Given problem a –
In the listing, update the lines from the line with "You are a delivery" to the line with "The glassy skyscraper at upper left requires" by replacing "ladder" with "lift" and leaving everything else unchanged. Return only those lines.

Excerpt –
______________________________

Active matrix display device having drain electrodes of the pair of TFTs being symmetrically formed with respect to the central plane to prevent the flicker due to the different parasitic capacitances

An active matrix display device which includes a pair of insulated substrates, pixel electrodes arranged in matrix on an inner side of one of the pair of insulated substrates, each pixel electrode being provided with at least a pair of TFTs including gate electrodes and drain electrodes, wherein the gate electrodes are formed in symmetrical shapes with respect to a central plane passing through a center between the pair of TFTs, thereby ensuring that the parasitic capacitance of the TFTs remain constant irrespective of a possible displacement of the drain electrodes and keeping the display device free from flickers due to differentiated parasitic capacitances.

RELATED APPLICATION 
This application is related to U.S. Patent application Ser. No. 07/647,634 
filed Jan. 31, 1991 entitled "An Active Matrix Display Device" and naming 
Kanemori et al as inventors. 
1. Field of the Invention 
The present invention relates generally to an active matrix display device, 
and more particularly to an active matrix display device using a display 
medium such as a liquid crystal and employing a switching device such as a 
thin film transistor (hereinafter called "TFT"). 
2. Description of the Prior Art 
TFTs are in common use as a switching element for active matrix display 
devices. The TFTs used in the pixel electrodes reduce cross-talk between 
the pixels, and allows a limitless number of scanning lines. As a result, 
the active matrix display device has a larger capacity for display images 
and achieves a higher-precision image quality than a simple matrix display 
device.

______________________________

Data excerpts –
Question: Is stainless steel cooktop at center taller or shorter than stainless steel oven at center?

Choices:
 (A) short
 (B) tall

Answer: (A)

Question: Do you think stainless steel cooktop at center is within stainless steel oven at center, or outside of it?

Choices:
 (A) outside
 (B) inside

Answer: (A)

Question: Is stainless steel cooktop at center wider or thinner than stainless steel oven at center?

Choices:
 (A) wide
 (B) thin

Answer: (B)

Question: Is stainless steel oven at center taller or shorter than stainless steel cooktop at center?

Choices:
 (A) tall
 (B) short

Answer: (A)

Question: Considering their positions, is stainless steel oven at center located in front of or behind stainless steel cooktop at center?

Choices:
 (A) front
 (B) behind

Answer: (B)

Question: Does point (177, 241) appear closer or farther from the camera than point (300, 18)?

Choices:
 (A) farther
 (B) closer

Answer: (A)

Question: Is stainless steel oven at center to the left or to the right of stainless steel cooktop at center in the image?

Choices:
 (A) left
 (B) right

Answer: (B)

______________________________

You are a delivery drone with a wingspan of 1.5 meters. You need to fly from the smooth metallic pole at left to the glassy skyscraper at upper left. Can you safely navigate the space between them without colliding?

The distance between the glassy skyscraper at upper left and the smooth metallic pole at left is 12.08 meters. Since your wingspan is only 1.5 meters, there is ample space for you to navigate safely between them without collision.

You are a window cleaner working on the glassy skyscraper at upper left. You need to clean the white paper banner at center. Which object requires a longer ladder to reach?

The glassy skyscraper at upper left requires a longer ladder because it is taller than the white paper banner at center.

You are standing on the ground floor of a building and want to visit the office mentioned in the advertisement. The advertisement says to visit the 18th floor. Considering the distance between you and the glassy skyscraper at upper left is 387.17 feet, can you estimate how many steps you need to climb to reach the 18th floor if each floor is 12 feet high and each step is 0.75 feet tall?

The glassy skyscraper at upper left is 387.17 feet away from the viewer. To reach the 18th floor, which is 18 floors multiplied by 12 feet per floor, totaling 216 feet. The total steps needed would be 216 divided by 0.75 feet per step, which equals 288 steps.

______________________________

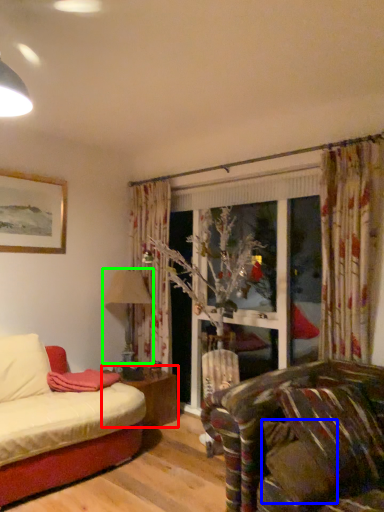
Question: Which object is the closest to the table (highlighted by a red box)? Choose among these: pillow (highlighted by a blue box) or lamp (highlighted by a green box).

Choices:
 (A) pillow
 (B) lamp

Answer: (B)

______________________________

Given problem b –
Print the passage of the active matrix display patent text from "An active matrix display device which" to "differentiated parasitic capacitances.", word for word.

Written response a –
You are a delivery drone with a wingspan of 1.5 meters. You need to fly from the smooth metallic pole at left to the glassy skyscraper at upper left. Can you safely navigate the space between them without colliding?

The distance between the glassy skyscraper at upper left and the smooth metallic pole at left is 12.08 meters. Since your wingspan is only 1.5 meters, there is ample space for you to navigate safely between them without collision.

You are a window cleaner working on the glassy skyscraper at upper left. You need to clean the white paper banner at center. Which object requires a longer lift to reach?

The glassy skyscraper at upper left requires a longer lift because it is taller than the white paper banner at center.

Written response b –
An active matrix display device which includes a pair of insulated substrates, pixel electrodes arranged in matrix on an inner side of one of the pair of insulated substrates, each pixel electrode being provided with at least a pair of TFTs including gate electrodes and drain electrodes, wherein the gate electrodes are formed in symmetrical shapes with respect to a central plane passing through a center between the pair of TFTs, thereby ensuring that the parasitic capacitance of the TFTs remain constant irrespective of a possible displacement of the drain electrodes and keeping the display device free from flickers due to differentiated parasitic capacitances.